Coca-Cola's big bet on SMS is revealing: for vast populations, SMS is the first readily accessible data channel, suitable not only for advertising but for governance, banking, and many other services.

For example, in the Philippines, jokes are circulated by SMS. In one, a local tour guide shows a foreign tourist the sights:

Pinoy Tourist Guide: This is cockfighting, our no. 1 sport

Tourist: Isn't it revolting?

Guide: No sir, that's our no. 2 sport

The joke has a remarkable basis. In 2001, citizens forwarded instructions by SMS to meet in protest, and the Filipino President Joseph Estrada was overthrown in what he later called a "coup de text." Today, the Philippines is often called "the texting capital of the world."

Hoping perhaps to turn SMS from a threat into an asset, Estrada's successor, Gloria Macapagal-Arroyo, whose nine-year Presidency ended in 2010, set up an abundance of creative SMS-based government services. She had political ads texted to voters.

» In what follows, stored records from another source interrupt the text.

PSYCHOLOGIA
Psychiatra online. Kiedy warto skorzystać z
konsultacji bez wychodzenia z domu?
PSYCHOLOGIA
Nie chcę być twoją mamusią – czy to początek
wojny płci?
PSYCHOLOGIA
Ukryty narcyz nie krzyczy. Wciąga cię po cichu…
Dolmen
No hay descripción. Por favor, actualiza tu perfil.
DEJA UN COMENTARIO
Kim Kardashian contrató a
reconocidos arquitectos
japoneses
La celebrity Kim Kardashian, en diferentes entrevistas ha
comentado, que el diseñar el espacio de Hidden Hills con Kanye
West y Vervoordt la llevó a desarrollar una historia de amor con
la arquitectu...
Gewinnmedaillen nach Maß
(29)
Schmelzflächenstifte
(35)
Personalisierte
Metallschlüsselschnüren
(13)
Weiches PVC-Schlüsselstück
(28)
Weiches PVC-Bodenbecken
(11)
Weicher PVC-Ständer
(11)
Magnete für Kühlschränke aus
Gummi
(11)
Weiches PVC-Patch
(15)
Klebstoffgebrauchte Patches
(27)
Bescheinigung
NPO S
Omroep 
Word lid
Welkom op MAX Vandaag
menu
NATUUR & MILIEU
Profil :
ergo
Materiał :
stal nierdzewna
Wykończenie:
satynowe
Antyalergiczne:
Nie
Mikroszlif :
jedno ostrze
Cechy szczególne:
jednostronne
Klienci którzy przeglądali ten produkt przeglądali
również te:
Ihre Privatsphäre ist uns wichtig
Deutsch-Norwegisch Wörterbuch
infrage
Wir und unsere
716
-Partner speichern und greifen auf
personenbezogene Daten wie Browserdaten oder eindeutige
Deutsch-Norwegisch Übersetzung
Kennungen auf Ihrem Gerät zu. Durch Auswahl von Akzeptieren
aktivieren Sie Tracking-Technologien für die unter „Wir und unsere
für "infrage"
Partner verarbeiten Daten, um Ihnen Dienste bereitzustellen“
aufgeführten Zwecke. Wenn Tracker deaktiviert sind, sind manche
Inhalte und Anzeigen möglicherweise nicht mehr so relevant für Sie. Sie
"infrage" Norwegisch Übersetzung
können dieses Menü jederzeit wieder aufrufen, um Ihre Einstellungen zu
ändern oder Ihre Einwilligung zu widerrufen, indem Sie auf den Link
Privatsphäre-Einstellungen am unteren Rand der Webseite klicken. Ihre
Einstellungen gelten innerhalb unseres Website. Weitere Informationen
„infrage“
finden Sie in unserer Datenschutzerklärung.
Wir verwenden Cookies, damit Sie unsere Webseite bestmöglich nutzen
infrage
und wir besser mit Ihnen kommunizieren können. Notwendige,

She set up a citizen complaint "line" with her initials: TXTGMA. She opened SMS-based services to report on crime, illegal drug activity, and pollution-belching government vehicles.

By 2008, the Philippines was providing SMS-based services from 54 national government agencies. And it seems to be working. According to one survey, 87 percent of Filipinos prefer communicating with the government via SMS, compared to 11 percent with an Internet-preference.

This isn't only a Filipino story. Governments in Kenya, South Africa, and Indonesia have launched similar services, some of which are remarkably creative. In Malaysia, flood warnings are sent by text via automatic water-level sensors. In India, citizens can check their application status for various certificates by SMS, shouldering out bribe-seeking middlemen. New and surprising programs seem to be launching all the time.

As Tony Dwi Susanto and Robert Goodwin, two experts on SMS-government, pointed out in 2010, "Current SMS-based [electronic]-government services can deliver most of the typical Internet-based e-government services."

Meanwhile, as documented in the 2009 collection SMS Uprising, efforts by threatened governments to control the spread of information by text have also multiplied in tandem with the technology. In Afghanistan, for instance, citizens can SMS directly to Twitter, but in Cameroon, the service was recently banned by the Biya regime in the wake of the Arab spring. Elsewhere in Africa, governments have had SMS services shut down completely in times of crisis.

Afghanistan provides a lively example of the potential of another SMS-based service to reduce corruption: mobile banking. While in the West, online banking is mostly a matter of convenience, the potential of mobile banking--in countries where it can reach sufficient scale--to increase transparency across the Global South could prove far more meaningful.